(EXTRACTED MATERIAL Opens)

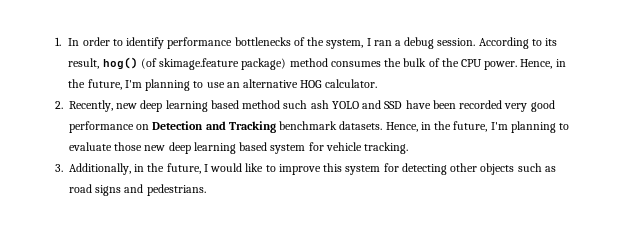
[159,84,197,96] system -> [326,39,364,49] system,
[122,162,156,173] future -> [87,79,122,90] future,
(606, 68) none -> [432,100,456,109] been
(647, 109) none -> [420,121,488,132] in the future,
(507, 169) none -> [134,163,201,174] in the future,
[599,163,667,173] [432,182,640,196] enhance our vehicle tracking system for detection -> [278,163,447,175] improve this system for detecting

(EXTRACTED MATERIAL Closes)

WHAT YOU ARE ASKED TO DO: Count the lines above that contain "future", and give only the number.

REPLY TO THE TASK: 3